Amid challenges at the macro level, corporate earnings may provide some guidance on the health of individual industries and companies. While S&P 500 profits are still forecast to decline slightly in the third quarter, estimates have improved since late June and any upside surprises could offer pockets of buying opportunities. Eight of the 11 sectors tracked by the index are projected to post year-over-year earnings growth led by Communication Services and Consumer Discretionary firms, according to FactSet.
However, the outlook beyond this reporting season is clouded by questions around how durably higher interest rates and sticky inflation will impact spending appetites. “The next two weeks will be critical in determining the directionality of the cycle & Dec Q iPhone builds/revenue,” said Morgan Stanley analyst Erik Woodring of initial demand signals for Apple’s new product lineup. Chipmakers like Nvidia and AMD also climbed Monday as one area that could see upside if seasonal demand holds up through the holidays.
In deal news, Amazon shares rose following news the e-commerce giant will invest up to $4 billion in Anthropic to accelerate advances in artificial intelligence. The startup will partner closely with Amazon Web Services to make its chatbot and customization technologies available to enterprise customers. The blockbuster investment highlights how technology heavyweights view AI as critical to future innovation and competitive positioning across industries.

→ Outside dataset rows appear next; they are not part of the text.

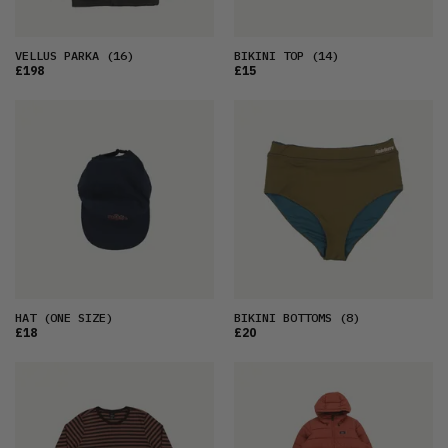
VELLUS PARKA
(16)
BIKINI TOP
(14)
£198
£15
HAT
(ONE SIZE)
BIKINI BOTTOMS
(8)
£18
£20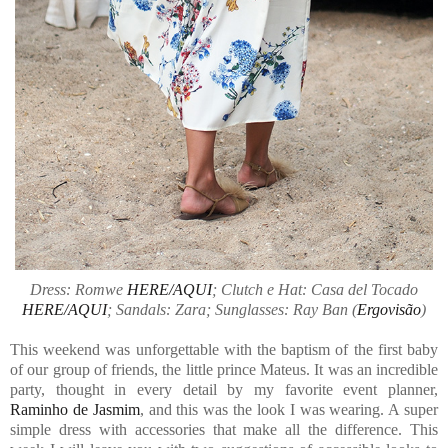
Dress: Romwe
HERE/AQUI
; Clutch e Hat: Casa del Tocado
HERE/AQUI
; Sandals: Zara; Sunglasses: Ray Ban (
Ergovisão
)
This weekend was unforgettable with the baptism of the first baby
of our group of friends, the little prince Mateus. It was an incredible
party, thought in every detail by my favorite event planner,
Raminho de Jasmim
, and this was the look I was wearing. A super
simple dress with accessories that make all the difference. This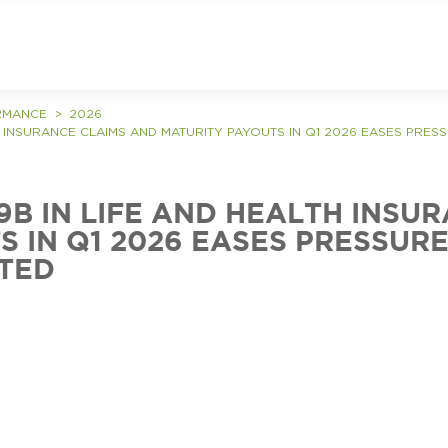
RMANCE
2026
TH INSURANCE CLAIMS AND MATURITY PAYOUTS IN Q1 2026 EASES PRES
79B IN LIFE AND HEALTH INSU
 IN Q1 2026 EASES PRESSURE 
TED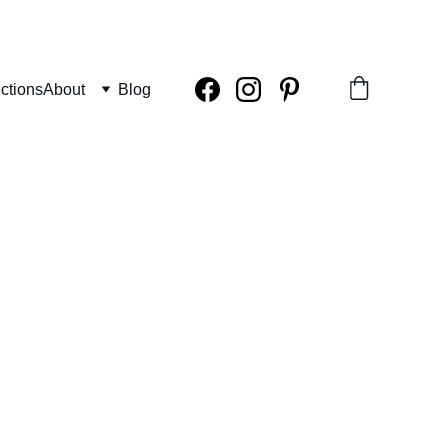
ctions
About
Blog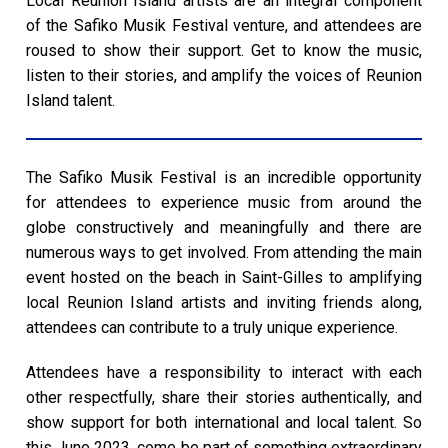
Local Reunion Island artists are an integral component
of the Safiko Musik Festival venture, and attendees are
roused to show their support. Get to know the music,
listen to their stories, and amplify the voices of Reunion
Island talent.
The Safiko Musik Festival is an incredible opportunity
for attendees to experience music from around the
globe constructively and meaningfully and there are
numerous ways to get involved. From attending the main
event hosted on the beach in Saint-Gilles to amplifying
local Reunion Island artists and inviting friends along,
attendees can contribute to a truly unique experience.
Attendees have a responsibility to interact with each
other respectfully, share their stories authentically, and
show support for both international and local talent. So
this June 2023, come be part of something extraordinary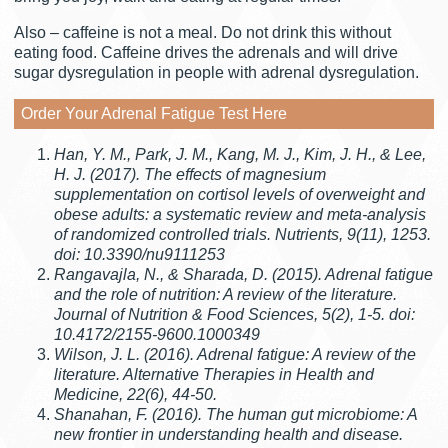
Also – caffeine is not a meal. Do not drink this without
eating food. Caffeine drives the adrenals and will drive
sugar dysregulation in people with adrenal dysregulation.
Order Your Adrenal Fatigue Test Here
Han, Y. M., Park, J. M., Kang, M. J., Kim, J. H., & Lee,
H. J. (2017). The effects of magnesium
supplementation on cortisol levels of overweight and
obese adults: a systematic review and meta-analysis
of randomized controlled trials. Nutrients, 9(11), 1253.
doi: 10.3390/nu9111253
Rangavajla, N., & Sharada, D. (2015). Adrenal fatigue
and the role of nutrition: A review of the literature.
Journal of Nutrition & Food Sciences, 5(2), 1-5. doi:
10.4172/2155-9600.1000349
Wilson, J. L. (2016). Adrenal fatigue: A review of the
literature. Alternative Therapies in Health and
Medicine, 22(6), 44-50.
Shanahan, F. (2016). The human gut microbiome: A
new frontier in understanding health and disease.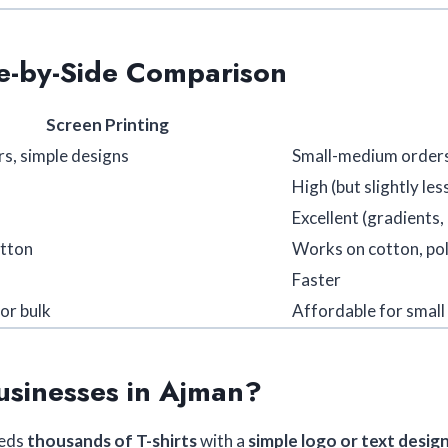
de-by-Side Comparison
Screen Printing
rs, simple designs
Small-medium orders
High (but slightly les
Excellent (gradients,
otton
Works on cotton, pol
Faster
or bulk
Affordable for small
usinesses in Ajman?
eeds
thousands of T-shirts
with a
simple logo or text desig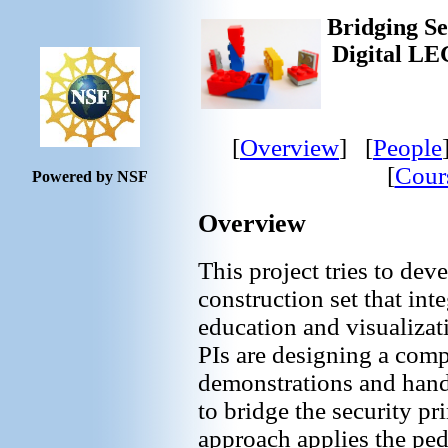
Bridging Se
Digital LE
[
Overview
] [
People
[
Cour
Powered by NSF
Overview
This project tries to dev
construction set that int
education and visualizati
PIs are designing a comp
demonstrations and hands
to bridge the security pr
approach applies the pe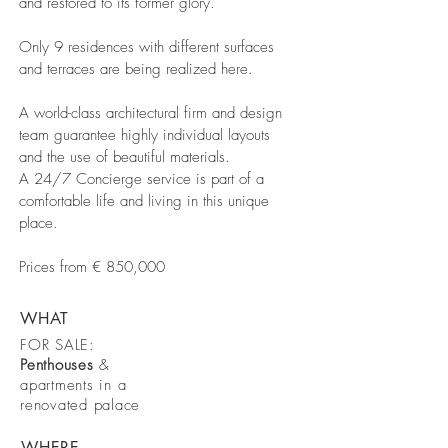
and restored to its former glory.
Only 9 residences with different surfaces
and terraces are being realized here.
A world-class architectural firm and design
team guarantee highly individual layouts
and the use of beautiful materials.
A 24/7 Concierge service is part of a
comfortable life and living in this unique
place.
Prices from € 850,000
WHAT
FOR SALE:
Penthouses
&
apartments in a
renovated palace
WHERE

Some Recommendations for Safer Stocks as Risks Persist
While sustained market volatility may persist, certain sectors and companies with stable fundamentals offer safer options for long-term investors. Some analysts point to traditional consumer staples like food, beverage and household products which tend to hold up better than discretionary spending when the economic backdrop weakens. Coca-Cola and PepsiCo rank among the bluest of blue chips with enduring demand for their ubiquitous brands worldwide.
Defensive healthcare also provides downside protection through economic cycles given the non-discretionary nature of medical treatments. pharma giants Pfizer and Johnson & Johnson look well-positioned thanks to diversified revenue streams and consistent new drug pipelines. Within healthcare facilities, UnitedHealth Group dominates managed care with 170 million medical members globally.
Among technology, certain names concentrate on necessities like cloud infrastructure, cybersecurity and semiconductor production equipment rather than discretionary markets vulnerable to slowing demand. Leaders include Microsoft, Cisco, Intel and Applied Materials with pricing power and recurrent revenue models resilient to broader fluctuations.
Meanwhile, energy and financial pay special dividends during inflationary times based on their structure. Integrated majors Chevron and ExxonMobil generate substantial free cash flow while also returning significant capital to shareholders. JPMorgan, Citi and Bank of America stand to benefit from rising interest rates as they lend. For conservative investors, focusing on the sturdiest companies across these areas may provide shelter as turbulence persists in the broader landscape.
The final weeks of 2022’s third quarter brings both challenges and possibilities for traders. Progress toward a funding deal, solid earnings results and any hints of peaking price pressures could offer much needed respite for the beleaguered stock market. But failure on any of those fronts risks deepening Wall Street’s dreadful September and prolonging uncertainty. With such a knife’s edge between optimism and pessimism, vigilance will be key through a turbulent finish to gain insight into what the last few months may ultimately portend for the overall trajectory of equities.